In Java, we don't have to manage memory by hand, but there are other kinds of resources:
- Files.
- Network connections.
- Graphics objects in some drawing/window systems.
- Database connections.
To help manage these, Java provides an interface java.lang.AutoCloseable
with a single method void close()
and the try-with-resources construction:
try (Resource r = ...) {
// do things with r here
}
As long as the resource implements AutoCloseable
(it's a syntax error to use this pattern otherwise), this pattern guarantees that
- If the initialisation statement (in the round brackets) fails, either by returning null or throwing an exception, then the block will never be executed.
- If the initialisation succeeds, then when the block exits,
r.close()
will be called exactly once, whether the block reached its end, exited early (e.g. return statement) or threw an exception.
A try-with-resources block can, but does not have to, include one or more catch
statements, in which case they apply to the block, the initialisation statement and the implied close()
.
You can also include more than one resource in the try statement by separating them with semicolons inside the bracketed term.
Earlier versions of java used the finally
keyword to achieve something similar, but it was more challenging to get right especially if the close function could also throw an exception. Since Java 7, try-with-resources is the correct pattern to use and you should almost never need a finally
block. You can implement AutoCloseable
on your own classes to support this.
Opening a connection
You open a connection by calling
try(Connection c = DriverManager.getConnection(connection_string)) {
// do stuff with connection
} catch (SQLException e) {
// handle exception, for example by wrapping in RuntimeException
}
The connection string is a string containing a URL such as
jdbc:mariadb://localhost:3306/DATABASE?user=USER&localSocket=/var/run/mysqld/mysqld.sock
When you try and open a connection, Java looks for a driver on your classpath that implements the addressing scheme (e.g. mariadb
) that you have requested. This makes setting up the classpath a bit tricky, but we have maven to manage that for us.
However, we need to understand a bit about networking and security to make sense of that URL.
In a traditional database set-up, the database lives on its own machine (or cluster of machines) and applications connect to it over the network. To do this, by default, databases listen on TCP port 3306.

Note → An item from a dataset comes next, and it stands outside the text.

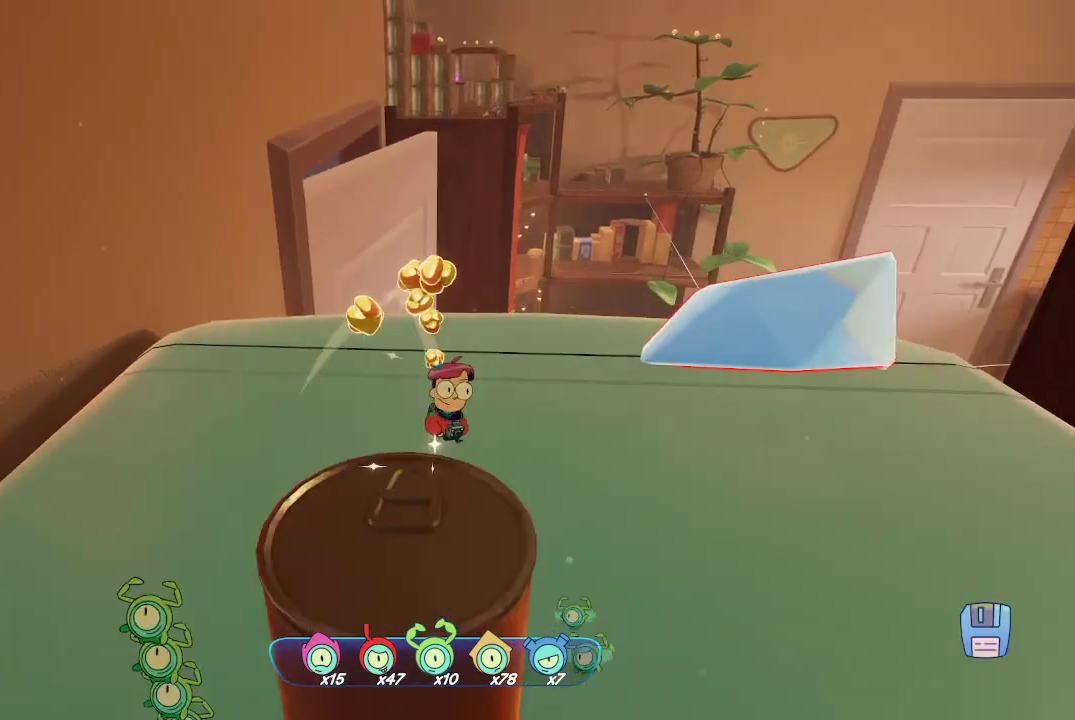
{"buttons": ["Y"], "left_stick": "up-right", "right_stick": "center", "events": [[300, "Y", "down"], [300, "left_stick", "up-right"]]}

To keep people from breaking things that they don't need access to an
admin will usually set things up so that there is a firewall
preventing access to the database from any machines except those of
applications (and possibly developers and administrators), the
database machine will not be available directly from the
internet. Then, applications will also need a username and password to
connect to the database. Since these passwords are used by
applications, and do not need to be remembered by humans, generate
something from random that's long. Hard code it in your app (but do
remember not to send it to Github unless you enjoy sharing your
passwords. In this case you add the extra pass=
argument to the
connection string, and to prevent passwords being sent unencrypted
over the network (even if it's your internal network) you can also set
up TLS or a similar tunneling technology.
Learning how to secure things takes time but doing things like long passwords and encryption by default is only a start. If you want to get clever you could muck about with behavioural checks so that if someone starts doing something they don't normally do it triggers logs. How are you going to spot when your database has been attacked? How are you going to tell when its being attacked but hasn't yet been broken in to? How are you going to get it back up and running before someone comes and yells at you?

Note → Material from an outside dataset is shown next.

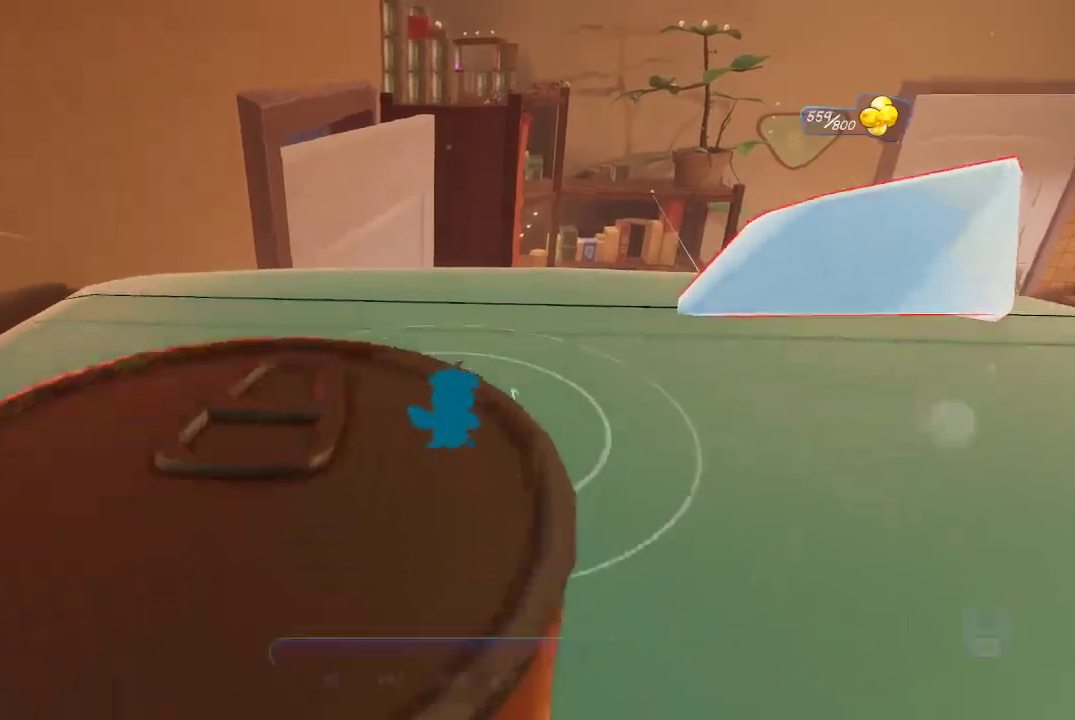
{"buttons": [], "left_stick": "up-right", "right_stick": "up-right", "events": [[133, "Y", "up"], [400, "right_stick", "up-right"]]}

Whilst the clever stuff is all fun and good an awful lot of this ultimately boils down to good old fashioned sysadmining. Backup everything regularly. Note what changes. Get your logs off the machine ASAP before they can be tampered with. Rotate your keys regularly because you can write a shellscript for it and whilst it make anything more secure it'll make a compliance person happy.
For a more complete guide to managing a computer, see any of Michael W Lucas's books.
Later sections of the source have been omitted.